{% hint style="info" %} The OS condition risk factor is available only to Snyk AppRisk Pro users. {% endhint %}
Some vulnerabilities have specific constraints that must be met for the problem to be exploitable. One such constraint is the operating system. Some vulnerabilities are exploitable only when the affected package is executing on a specific operating system, for example, Windows. Snyk is able to compare the vulnerability condition specified in the package with the operating system used by the runtime environment executing the package.
If the vulnerability condition matches the operating system used by the runtime environment or if there is no condition, meaning that the vulnerability applies to all operating systems, the OS Condition risk factor is generated.
| OS condition value | Runner OS value | Result |
|---|---|---|
| Any OS | Unknown | No risk factor |
| Linux | Unknown | No risk factor |
| Windows | Unkown | No risk factor |
| Any OS | Linux | Risk factor identified |
| Linux | Linux | Risk factor identified |
| Windows | Linux | No risk factor |
| Any OS | Windows | Risk factor identified |
| Linux | Windows | No risk factor |
| Windows | Windows | Risk factor identified |
When an image is scanned by Snyk Container, the information about which operating system the base of the image is running on is exposed. Therefore, whenever Issues prioritization is able to determine that a package is a dependency of the image or that the package has been included in the image, it compares the vulnerability information with the image specification. The same applies to problems identified directly in the image entity.

**WHAT THE TASK REQUIRES:** Please carry the section on the Snyk OS condition risk factor further, starting after its last sentence. The stored data after this point is separate material with no connection to the section on the OS condition risk factor.

Stored data

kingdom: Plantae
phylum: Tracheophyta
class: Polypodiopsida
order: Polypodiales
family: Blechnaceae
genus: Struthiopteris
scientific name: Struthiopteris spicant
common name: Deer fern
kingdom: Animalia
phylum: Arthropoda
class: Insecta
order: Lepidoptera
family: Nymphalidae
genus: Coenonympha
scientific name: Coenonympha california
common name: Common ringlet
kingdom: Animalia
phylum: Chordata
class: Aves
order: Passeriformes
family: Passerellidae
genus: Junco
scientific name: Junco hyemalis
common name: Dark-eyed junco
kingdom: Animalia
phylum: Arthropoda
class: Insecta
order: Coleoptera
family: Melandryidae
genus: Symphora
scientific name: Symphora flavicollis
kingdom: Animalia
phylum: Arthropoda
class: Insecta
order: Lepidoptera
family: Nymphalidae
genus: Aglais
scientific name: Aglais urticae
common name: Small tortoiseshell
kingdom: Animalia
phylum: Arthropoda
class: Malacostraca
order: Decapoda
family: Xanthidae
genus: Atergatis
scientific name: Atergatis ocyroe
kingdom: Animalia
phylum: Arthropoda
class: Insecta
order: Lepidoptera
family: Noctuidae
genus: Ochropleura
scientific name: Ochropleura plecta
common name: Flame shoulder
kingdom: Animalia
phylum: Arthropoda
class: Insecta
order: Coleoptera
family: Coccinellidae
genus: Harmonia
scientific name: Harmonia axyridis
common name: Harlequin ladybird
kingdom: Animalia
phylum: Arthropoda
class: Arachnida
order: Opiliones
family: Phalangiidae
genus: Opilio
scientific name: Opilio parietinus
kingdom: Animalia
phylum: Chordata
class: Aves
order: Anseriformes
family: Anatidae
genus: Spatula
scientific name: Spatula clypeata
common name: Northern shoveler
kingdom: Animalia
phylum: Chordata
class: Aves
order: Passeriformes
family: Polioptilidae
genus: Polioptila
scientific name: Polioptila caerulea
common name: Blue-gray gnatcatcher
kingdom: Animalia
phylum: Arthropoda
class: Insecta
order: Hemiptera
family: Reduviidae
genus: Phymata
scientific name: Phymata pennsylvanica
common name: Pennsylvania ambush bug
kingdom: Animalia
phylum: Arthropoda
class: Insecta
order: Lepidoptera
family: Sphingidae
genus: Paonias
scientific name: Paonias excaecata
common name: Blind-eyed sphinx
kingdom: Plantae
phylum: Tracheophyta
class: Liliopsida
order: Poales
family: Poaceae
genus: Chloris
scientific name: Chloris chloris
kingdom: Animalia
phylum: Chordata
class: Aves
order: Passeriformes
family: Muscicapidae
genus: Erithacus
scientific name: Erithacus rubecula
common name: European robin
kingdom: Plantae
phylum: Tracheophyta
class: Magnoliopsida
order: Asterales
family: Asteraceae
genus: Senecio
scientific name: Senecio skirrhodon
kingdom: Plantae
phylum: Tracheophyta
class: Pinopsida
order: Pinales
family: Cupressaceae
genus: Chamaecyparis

**RESULT BELOW:**
The OS condition risk factor works with your Kubernetes Connector integrations.
The Kubernetes Connector leverages the OS condition risk factors to enhance the identification of vulnerabilities within containerized applications. It continuously checks and compares the operating systems of running containers with the known risk factors from the Snyk database. This integration helps to detect potentially vulnerable packages or images in real-time based on the operating system conditions. It allows proactive security measures within Kubernetes environments.
Every hour, the data pipeline takes a snapshot of all Snyk Projects and data sources and extrapolates packages and images. This snapshot determines which images and packages are known to Snyk for any customer.
Snyk Project tags are used to enable the customer to relate image assets to packages. This information is extracted from the hourly data snapshot, and a basic composition graph is generated between images and packages.
The data pipeline examines all the issues reported for the package and image and attempts to map the vulnerability condition between them.